PROBLEM DESCRIPTION: Copy each line from the data that has the word "host" in it.
*** DATA EXTRACT Section Begins ***
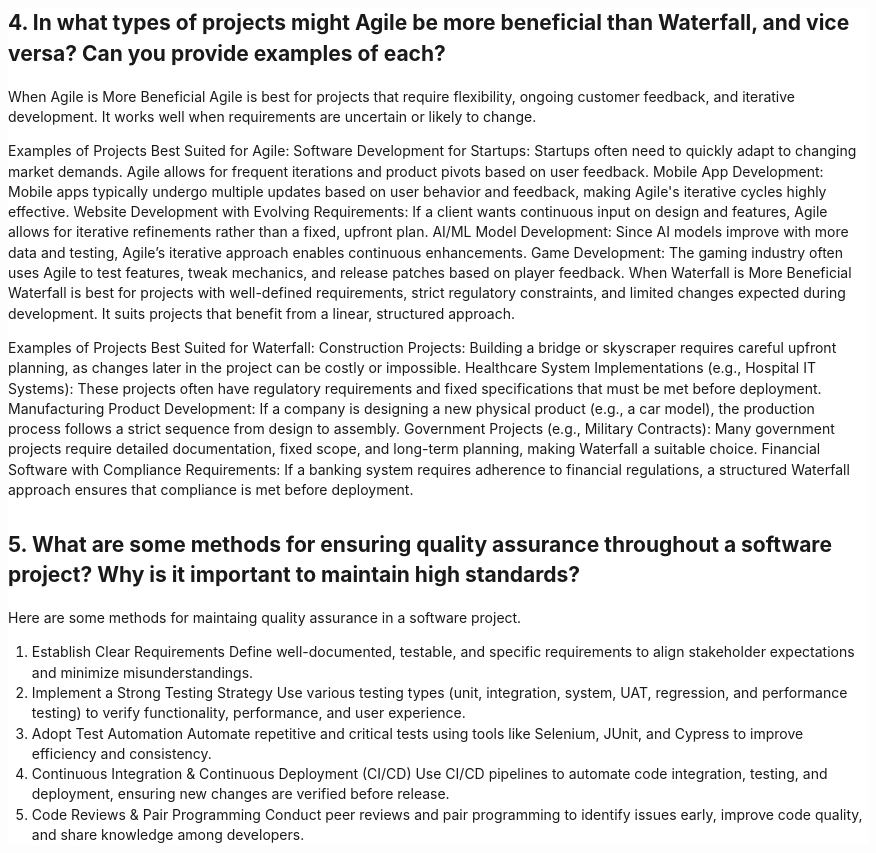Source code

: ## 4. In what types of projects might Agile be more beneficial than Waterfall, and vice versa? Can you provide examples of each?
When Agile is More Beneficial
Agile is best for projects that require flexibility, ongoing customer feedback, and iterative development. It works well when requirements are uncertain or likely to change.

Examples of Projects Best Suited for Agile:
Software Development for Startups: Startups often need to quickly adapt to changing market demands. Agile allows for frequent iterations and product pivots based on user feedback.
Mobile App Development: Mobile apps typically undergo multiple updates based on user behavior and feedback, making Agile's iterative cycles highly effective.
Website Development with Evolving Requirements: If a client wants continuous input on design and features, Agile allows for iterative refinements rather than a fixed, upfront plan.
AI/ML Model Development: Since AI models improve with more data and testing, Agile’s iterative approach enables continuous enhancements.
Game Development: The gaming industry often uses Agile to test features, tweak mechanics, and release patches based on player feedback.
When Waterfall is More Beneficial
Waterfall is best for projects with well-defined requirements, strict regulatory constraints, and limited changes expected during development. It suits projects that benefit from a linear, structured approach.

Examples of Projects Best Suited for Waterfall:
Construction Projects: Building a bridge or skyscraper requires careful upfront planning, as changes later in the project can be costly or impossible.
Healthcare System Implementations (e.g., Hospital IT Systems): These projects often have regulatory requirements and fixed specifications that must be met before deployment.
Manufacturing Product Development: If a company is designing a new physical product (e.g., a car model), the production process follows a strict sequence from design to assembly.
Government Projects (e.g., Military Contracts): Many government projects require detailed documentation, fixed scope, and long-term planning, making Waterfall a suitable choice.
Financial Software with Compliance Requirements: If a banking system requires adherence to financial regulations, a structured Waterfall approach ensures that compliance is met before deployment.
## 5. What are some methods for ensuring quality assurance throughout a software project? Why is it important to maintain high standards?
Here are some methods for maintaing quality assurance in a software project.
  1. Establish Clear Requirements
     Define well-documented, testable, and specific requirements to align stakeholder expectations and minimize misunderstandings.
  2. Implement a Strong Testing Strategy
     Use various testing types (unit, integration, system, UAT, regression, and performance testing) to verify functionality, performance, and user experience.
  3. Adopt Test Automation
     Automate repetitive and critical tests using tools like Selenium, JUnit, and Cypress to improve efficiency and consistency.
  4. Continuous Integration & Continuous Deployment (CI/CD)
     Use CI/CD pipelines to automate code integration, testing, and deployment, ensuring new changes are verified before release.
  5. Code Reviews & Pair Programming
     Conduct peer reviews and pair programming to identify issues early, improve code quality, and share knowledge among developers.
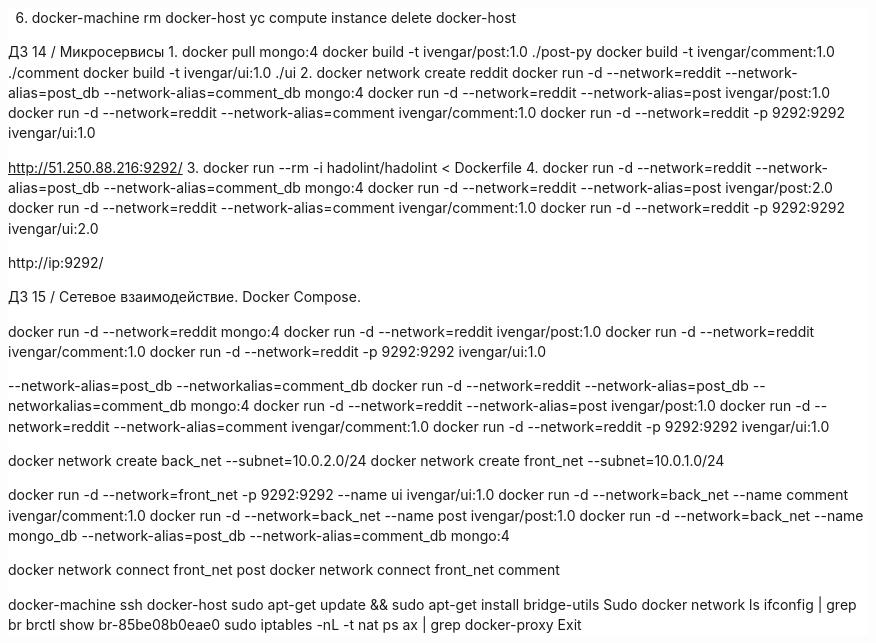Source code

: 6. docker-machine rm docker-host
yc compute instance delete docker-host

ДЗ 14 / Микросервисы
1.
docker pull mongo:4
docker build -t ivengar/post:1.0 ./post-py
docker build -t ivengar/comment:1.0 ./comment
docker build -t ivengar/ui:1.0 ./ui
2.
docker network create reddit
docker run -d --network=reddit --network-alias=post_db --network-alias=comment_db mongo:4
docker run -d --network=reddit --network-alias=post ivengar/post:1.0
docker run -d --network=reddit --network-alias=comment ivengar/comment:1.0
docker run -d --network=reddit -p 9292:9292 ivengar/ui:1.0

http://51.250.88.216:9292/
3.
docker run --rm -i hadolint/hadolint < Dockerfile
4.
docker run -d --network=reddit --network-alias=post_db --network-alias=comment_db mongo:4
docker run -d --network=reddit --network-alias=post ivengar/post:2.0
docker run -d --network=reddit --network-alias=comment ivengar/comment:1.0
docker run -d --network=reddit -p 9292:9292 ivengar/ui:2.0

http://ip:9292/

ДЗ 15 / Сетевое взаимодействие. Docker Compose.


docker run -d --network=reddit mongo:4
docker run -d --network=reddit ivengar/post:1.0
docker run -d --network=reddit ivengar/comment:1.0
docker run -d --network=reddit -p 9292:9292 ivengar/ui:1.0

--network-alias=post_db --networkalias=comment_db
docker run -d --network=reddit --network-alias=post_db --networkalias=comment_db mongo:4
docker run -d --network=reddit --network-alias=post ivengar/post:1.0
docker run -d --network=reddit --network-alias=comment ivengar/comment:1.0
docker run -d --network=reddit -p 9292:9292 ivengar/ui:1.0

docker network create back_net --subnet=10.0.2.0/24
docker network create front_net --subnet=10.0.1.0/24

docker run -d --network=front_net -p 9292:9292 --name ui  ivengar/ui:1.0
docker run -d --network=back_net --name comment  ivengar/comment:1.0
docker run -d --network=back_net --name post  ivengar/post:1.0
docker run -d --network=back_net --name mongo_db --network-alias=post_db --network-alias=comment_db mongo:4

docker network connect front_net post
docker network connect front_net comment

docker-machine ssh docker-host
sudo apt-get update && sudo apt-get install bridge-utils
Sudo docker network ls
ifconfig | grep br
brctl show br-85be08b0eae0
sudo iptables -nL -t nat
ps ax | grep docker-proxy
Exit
*** DATA EXTRACT Section Ends ***
EXERCISE OUTPUT:
: 6. docker-machine rm docker-host
yc compute instance delete docker-host
docker-machine ssh docker-host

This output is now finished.